[アップデート] Amazon CloudWatch ダッシュボードで「変数」を定義して、閲覧者がダッシュボードの表示条件を動的に切り替えることが出来るようになりました

2023.07.01

いわさです。

Amazon CloudWatch の機能にダッシュボードという機能があります。
CloudWatch ダッシュボードは CloudWatch コンソール内でカスタマイズ可能なモニタリングダッシュボードを作成することが出来る機能です。

通常はモニタリングが必要なリソースごとのいくつかのメトリクスをダッシュボード上に並べたりすると思いますが、本日のアップデートで「変数」という機能を使うことが出来るようになりました。

これを使うことで変数への入力値に応じてダッシュボードの特定フィールドを動的に変化させることで切り替え機能を持つダッシュボードが作成出来るようになりました。

「変数」を使わない場合

検証用に、次のようないくつかの S3 バケットのオブジェクト数をモニタリングするようなダッシュボードを考えてみます。
※ 単純化した例なので次のように数値で一括で表示しても良いものですが。

ここでは次のようにバケットごとにウィジェットを並べてみましょう。

これまではこのように様々な視点で切り替えが必要な場合はダッシュボードを分けるか、あるいはダッシュボード内にまとめて配置するかが必要でした。

「変数」を使ってみる

では新しい機能「変数」を使ってみましょう。
変数はダッシュボード内のアクションメニューからアクセスすることが可能です。

「変数を管理」では作成済みの変数一覧を管理することが出来ます。

「変数を作成」から新しい変数を作成することが出来ます。

まず、変数には「プロパティ変数」と「パターン変数」の 2 つのタイプが用意されています。
通常はプロパティ変数を使ってダッシュボード内の特定のプロパティに変数を適用させる使い方になると思います。
パターン変数を使うと、ダッシュボードの JSON データに対して正規表現でパターン変更を行う機能です。プロパティ変数では対象プロパティはすべて対象となりますが、例えば一部のウィジェットにのみ適当したいなど、高度なカスタマイズが必要な場合はパターン変数を使うことになります。

今回は「プロパティ変数」を試してみたいと思います。
ここでは変数を BucketName プロパティに適用することでウィジェットの対象バケットが切り替わるような仕組みにしてみたいと思います。

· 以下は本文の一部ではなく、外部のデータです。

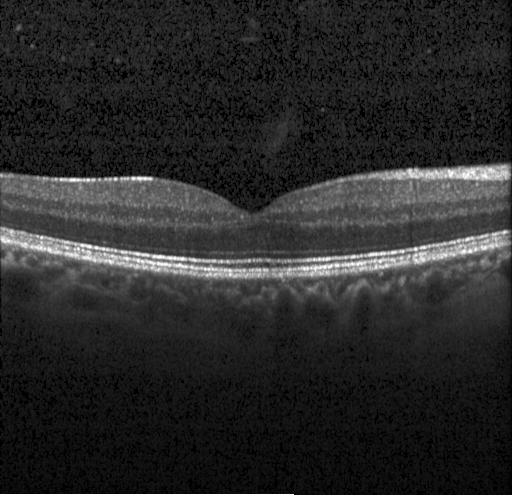

Acquired on a Heidelberg Spectralis. Centered on the fovea. Optical coherence tomography scan. Spectral-domain OCT.
Assessment: no choroidal neovascularization, no diabetic macular edema, and no drusen.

また、変数には入力タイプがあって、テキストで任意にバケット名を入力させることも出来ますが、ラジオボタンやドロップダウンでバケット名を選択させることも出来ます。
さらに、選択肢をテキストで予め用意出来る他、メトリクス検索機能を使うことで対象メトリクスで検索して自動でバケット名などのプロパティ値一覧を生成することも出来ます。

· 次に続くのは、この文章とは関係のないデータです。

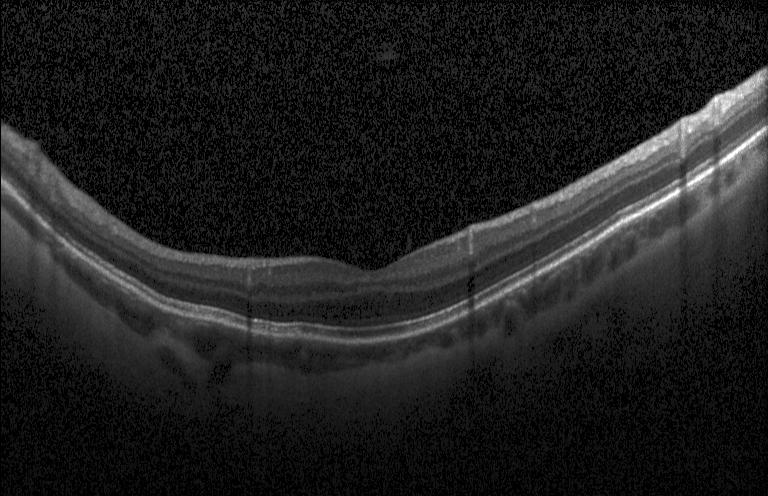

Assessment: neither CNV, DME, nor drusen.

ここでは次のように、NumberOfBuckets とバケット名の一部を指定して、バケット名の選択肢を作ってみました。

変数の構成をある程度決めた段階で、プレビュー機能でどのように変数入力が出来るようになるかを確認することも出来ます。
良さそうなので、変数の作成を確定させましょう。

変数を作成しダッシュボードで戻ると変数の動作が反映されるようになっています。
ダッシュボード上部でバケット名を選択出来るようになり、選択したバケットのメトリクスが対象ウィジェットで表示されるようになっています。

変数で動的に切り替えることが出来るようになったので、冗長なウィジェットは削除してみました。
複数のウィジェットを並べて分析することが重要な場合もあると思いますが、冗長な場合には変数で切り替えるほうが良い場合もあります。

なお、この場合でもウィジェットで設定されているバケット名は、元々設定していたバケット名が設定されています。

一方で、メトリクスツールチップなどで表示される情報は変数で選択した値に切り替わっていました。

ウィジェットの構成情報に変数が埋め込まれる形ではなくて、ダッシュボード表示の際に変数でオーバーライドされるような動きになっていますね。

他の変数と組み合わせて使ってみる

また、変数は 1 つ以上設定が可能なので、他のプロパティ変数などと組み合わせることも出来ます。
ダッシュボード内に配置されたウィジェットに応じて選択可能なプロパティは異なっていますが、height や width などウィジェットのビジュアル的な部分に介入することも出来るようです。

ここではフリーテキストで height プロパティを対象とする変数を作成してみました。
3を入力してみると次のような表示となります。

6を入力してみると次のようにウィジェットサイズが変更されました。

ダッシュボードの構成情報の中のheightプロパティを変数で上書きしているような動きですね。

さいごに

本日は Amazon CloudWatch ダッシュボードで「変数」を定義して、閲覧者がダッシュボードの表示条件を動的に切り替えることが出来るようになったので使ってみました。

閲覧者の操作が可能で分析の切り口を変更させるような場合は有効だと思います。
特に、従来そのためにダッシュボードを複製して微妙に変更するみたいな使い方をしていた方には朗報なのではないでしょうか。
例えばリージョンごととかマルチテナントアプリケーションのテナントごととかでダッシュボードを複製していたような場合は、変数をうまく使うことで 1 つのダッシュボードを運用するだけで良くなりそうですね。

無理に変数を導入して複雑にする必要はないと思いますが、ダッシュボードの冗長性を排除出来る可能性がありますので、是非有効性を評価してみてください。